Destination Orcas, Erik Hatch, 2011, USA.

Reviewed by John Starr. Viewed at the Santa Barbara Museum of Art.

Directed by Erik Hatch, Destination Orcas is a classic skateboard documentary, full of cheap beer smooth pavement and good skating. The film fallows four local skaters from Santa Barbara up the west coast to Orcas, WA, capturing the good times and some great skate spots, along the way.

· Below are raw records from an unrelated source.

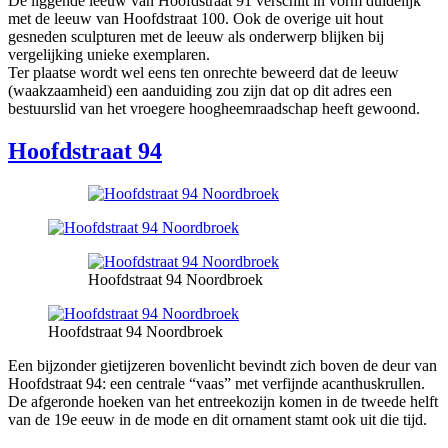
De liggende leeuw van Hoofdstraat 91 verschilt in vorm duidelijk
met de leeuw van Hoofdstraat 100. Ook de overige uit hout
gesneden sculpturen met de leeuw als onderwerp blijken bij
vergelijking unieke exemplaren.
Ter plaatse wordt wel eens ten onrechte beweerd dat de leeuw
(waakzaamheid) een aanduiding zou zijn dat op dit adres een
bestuurslid van het vroegere hoogheemraadschap heeft gewoond.
Hoofdstraat 94
Hoofdstraat 94 Noordbroek
Hoofdstraat 94 Noordbroek
Een bijzonder gietijzeren bovenlicht bevindt zich boven de deur van
Hoofdstraat 94: een centrale “vaas” met verfijnde acanthuskrullen.
De afgeronde hoeken van het entreekozijn komen in de tweede helft
van de 19e eeuw in de mode en dit ornament stamt ook uit die tijd.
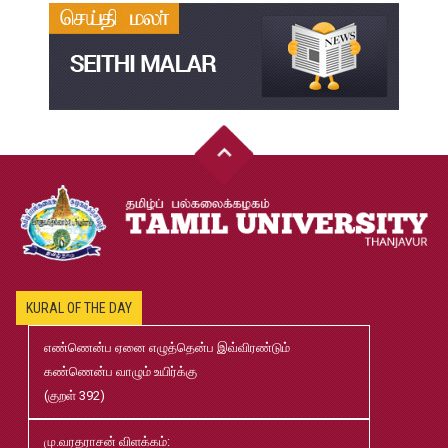
தமிழ்க்கலை – தமிழியல் காலாண்டு ஆய்விதழ் – 2022
Jul
31
இளங்கலை முதுகலை தேர்வு முடிவுகள் 2026
Jul
20
முதுநிலை-பட்டயம்-தேர்வு-முடிவுகள்-மே2026
Jul
20
முனைவர்பட்டப்-பயிற்சிப்-பணித்-தேர்வு-முடிவுகள்-மே2026
Jul
20
KURAL OF THE DAY
2026-2027 B.Ed., M.Ed., Application
Jun
எண்ணென்ப ஏனை எழுத்தென்ப இவ்விரண்டும்
02
கண்ணென்ப வாழும் உயிர்க்கு
(குறள் 392)
B.Ed and M.Ed Admission Prospectus 2026-27
Jun
02
மு.வரதராசன் விளக்கம்:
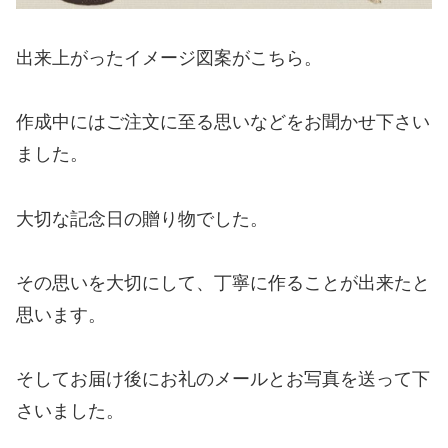
出来上がったイメージ図案がこちら。
作成中にはご注文に至る思いなどをお聞かせ下さい
ました。
大切な記念日の贈り物でした。
その思いを大切にして、丁寧に作ることが出来たと
思います。
そしてお届け後にお礼のメールとお写真を送って下
さいました。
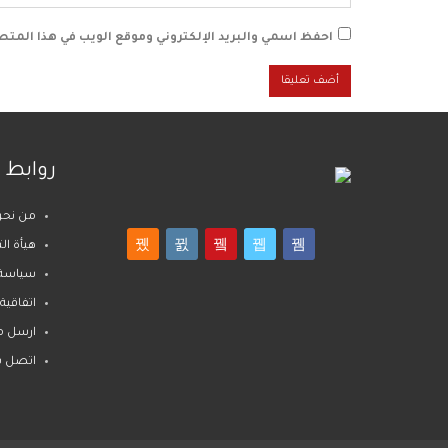
احفظ اسمي والبريد الإلكتروني وموقع الويب في هذا المتصف
روابط 
من نحن
هيأة ال
سياسة
اتفاقية
ارسل م
اتصل بن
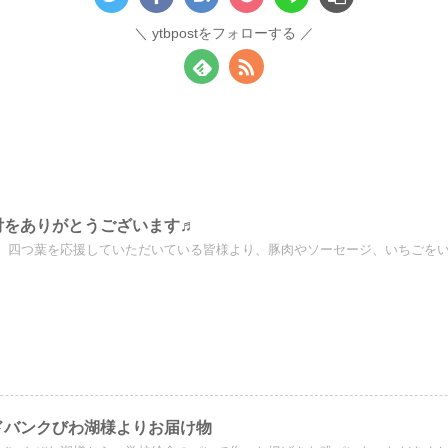
ytbpostをフォローする
付をありがとうございます♬
、四つ葉を応援していただいている皆様より、豚肉やソーセージ、いちごをいただ
ドバンクびわ湖様よりお届け物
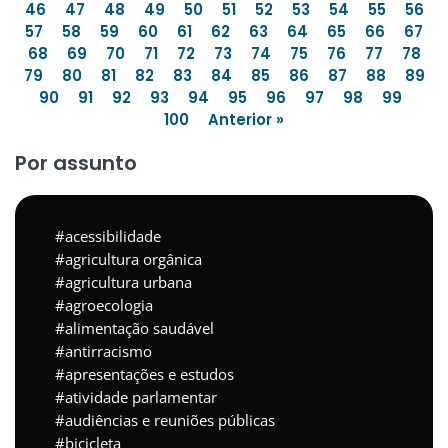
46
47
48
49
50
51
52
53
54
55
56
57
58
59
60
61
62
63
64
65
66
67
68
69
70
71
72
73
74
75
76
77
78
79
80
81
82
83
84
85
86
87
88
89
90
91
92
93
94
95
96
97
98
99
100
Anterior »
Por assunto
acessibilidade
agricultura orgânica
agricultura urbana
agroecologia
alimentação saudável
antirracismo
apresentações e estudos
atividade parlamentar
audiências e reuniões públicas
bicicleta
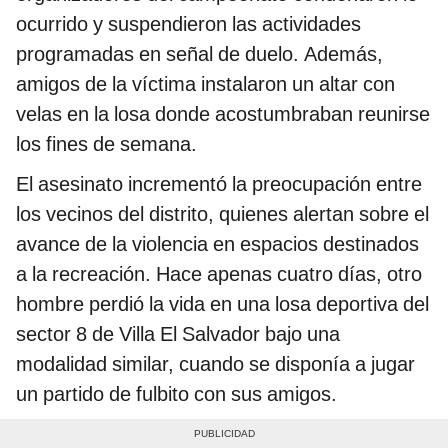
ocurrido y suspendieron las actividades
programadas en señal de duelo. Además,
amigos de la víctima instalaron un altar con
velas en la losa donde acostumbraban reunirse
los fines de semana.
El asesinato incrementó la preocupación entre
los vecinos del distrito, quienes alertan sobre el
avance de la violencia en espacios destinados
a la recreación. Hace apenas cuatro días, otro
hombre perdió la vida en una losa deportiva del
sector 8 de Villa El Salvador bajo una
modalidad similar, cuando se disponía a jugar
un partido de fulbito con sus amigos.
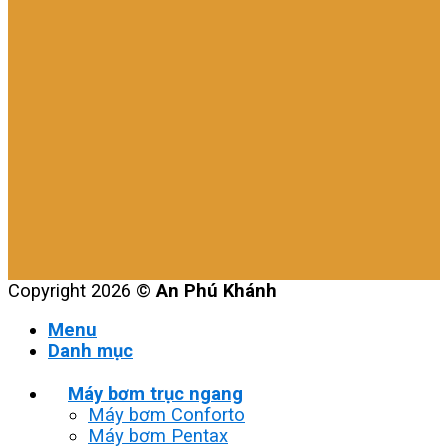
Copyright 2026 ©
An Phú Khánh
Menu
Danh mục
Máy bơm trục ngang
Máy bơm Conforto
Máy bơm Pentax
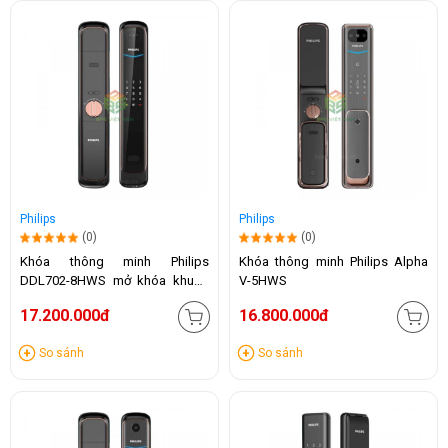
Philips
Philips
(0)
(0)
Khóa thông minh Philips
Khóa thông minh Philips Alpha
DDL702-8HWS mở khóa khuôn
V-5HWS
mặt
17.200.000đ
16.800.000đ
So sánh
So sánh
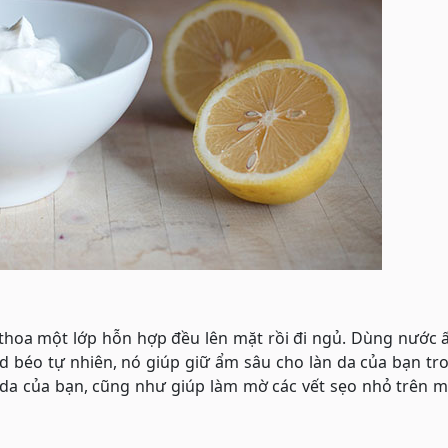
 thoa một lớp hỗn hợp đều lên mặt rồi đi ngủ. Dùng nước
d béo tự nhiên, nó giúp giữ ẩm sâu cho làn da của bạn tr
 da của bạn, cũng như giúp làm mờ các vết sẹo nhỏ trên 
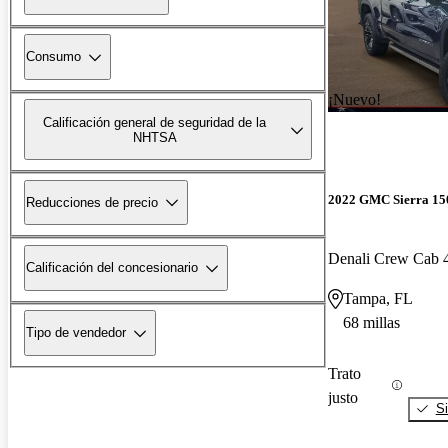
Consumo
¡Nuevo!
Calificación general de seguridad de la
NHTSA
2022 GMC Sierra 15
Reducciones de precio
Denali Crew Cab
Calificación del concesionario
Tampa, FL
68 millas
Tipo de vendedor
Trato
justo
Si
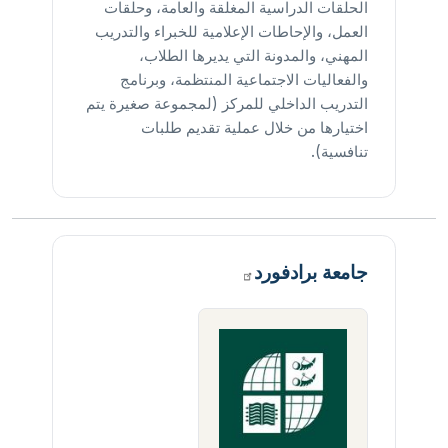
الحلقات الدراسية المغلقة والعامة، وحلقات
العمل، والإحاطات الإعلامية للخبراء والتدريب
المهني، والمدونة التي يديرها الطلاب،
والفعاليات الاجتماعية المنتظمة، وبرنامج
التدريب الداخلي للمركز (لمجموعة صغيرة يتم
اختيارها من خلال عملية تقديم طلبات
تنافسية).
جامعة
برادفورد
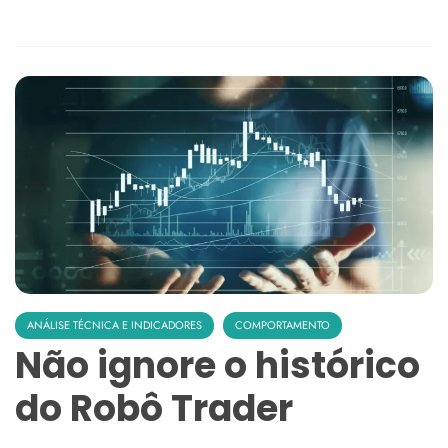
ANÁLISE TÉCNICA E INDICADORES
COMPORTAMENTO
Não ignore o histórico
do Robô Trader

The four, featured skaters in the film are Mike Pugh, Pablo Favela, Tony Tieu and the man behind the camera, Erik Hatch. Mike Pugh makes his living in the bowl and there was no shortage of them on the trip. Every spot they stopped at had a bowl or quarter pipe for mike to tear up.  Out side the bowl you can look forward to seeing Mike sporting an array of costumes, from dressing like a pirate, to a baggy jean wearing, westsider, with a beer in one hand and some KFC in the other. Pablo Favela can flat out skate and holds it down in the film, from a clean back side flip over a rough gap, to start the trip off, to murdering the Corvallis Park. Tony Tieu has been in the game for a while and it is great to see the guy still tearing it up, in this film. Erick Hatch does most of the filming but when he’s not behind the camera he is carving up the parks with the other guys.

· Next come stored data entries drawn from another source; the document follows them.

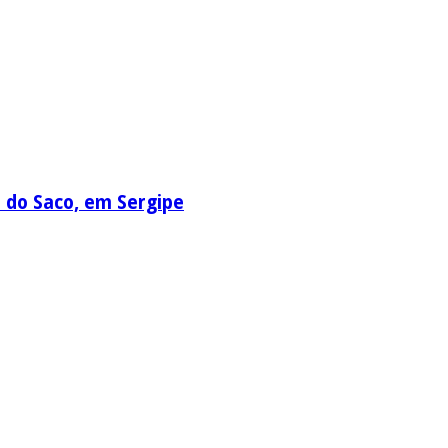
a do Saco, em Sergipe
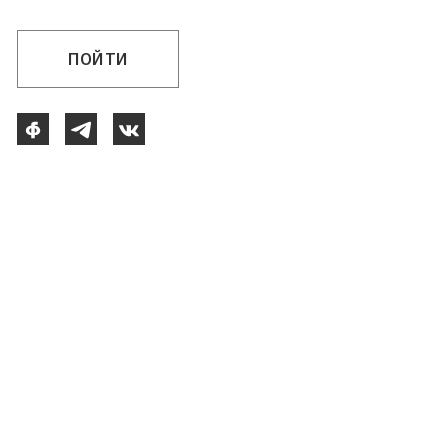
ПОЙТИ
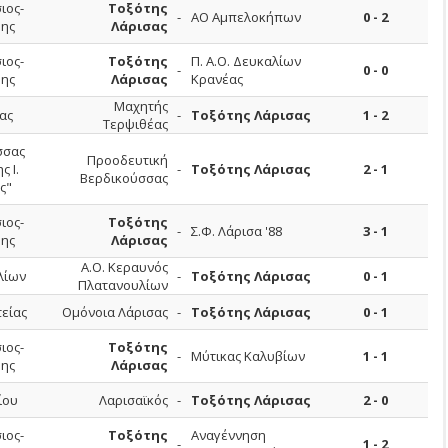
ιος-
Τοξότης
-
ΑΟ Αμπελοκήπων
0 - 2
ης
Λάρισας
ιος-
Τοξότης
Π. Α.Ο. Δευκαλίων
-
0 - 0
ης
Λάρισας
Κρανέας
Μαχητής
ας
-
Τοξότης Λάρισας
1 - 2
Τερψιθέας
σσας
Προοδευτική
 Ι.
-
Τοξότης Λάρισας
2 - 1
Βερδικούσσας
ς"
ιος-
Τοξότης
-
Σ.Φ. Λάρισα '88
3 - 1
ης
Λάρισας
Α.Ο. Κεραυνός
λίων
-
Τοξότης Λάρισας
0 - 1
Πλατανουλίων
τείας
Ομόνοια Λάρισας
-
Τοξότης Λάρισας
0 - 1
ιος-
Τοξότης
-
Μύτικας Καλυβίων
1 - 1
ης
Λάρισας
ίου
Λαρισαϊκός
-
Τοξότης Λάρισας
2 - 0
ιος-
Τοξότης
Αναγέννηση
-
1 - 2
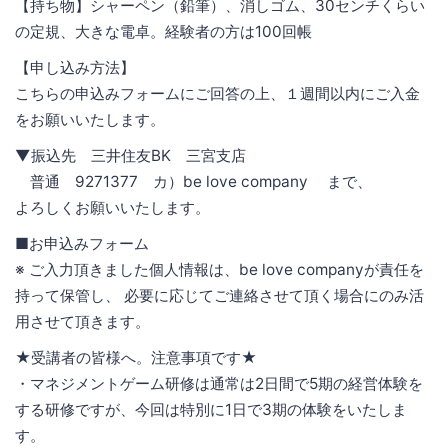
【持ち物】シャーペン（鉛筆）、消しゴム、30センチくらい
の定規、大きな電卓。経験者の方は100回帳
【申し込み方法】
こちらの申込みフォームにご回答の上、１週間以内にご入金
をお願いいたします。
▼振込先 三井住友BK 三宮支店
普通 9271377 カ）be love company まで、
よろしくお願いいたします。
■お申込みフォーム
※ ご入力頂きました個人情報は、be love companyが責任を
持って保管し、 必要に応じてご連絡させて頂く場合にのみ活
用させて頂きます。
★受講者の皆様へ。注意事項です★
・マネジメントゲーム研修は通常は2日間で5期の経営体験を
する研修ですが、今回は特別に1日で3期の体験をいたしま
す。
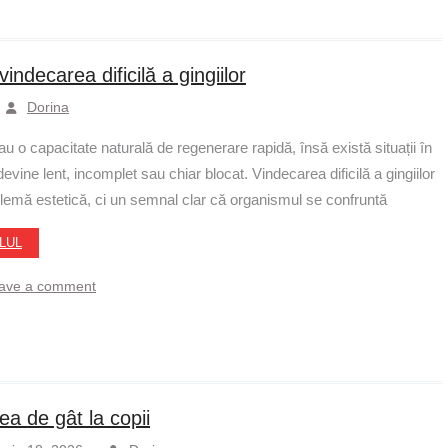
ndecarea dificilă a gingiilor
Dorina
u o capacitate naturală de regenerare rapidă, însă există situații în
vine lent, incomplet sau chiar blocat. Vindecarea dificilă a gingiilor
lemă estetică, ci un semnal clar că organismul se confruntă
LUL
ave a comment
ea de gât la copii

The movie is a great skate documentary that captures the fun of piling in a van with some good friends and just taking off. The down time on the trip was just as entertaining as the skating and gave a little back round into the people and places the guys visited, from checking out Jimi Hendrix grave in Renton, WA, chilling on a horse farm in Corvallis to driving through a Redwood forest in Northern Cali. This was a great film and it really personifies what skateboarding is all about.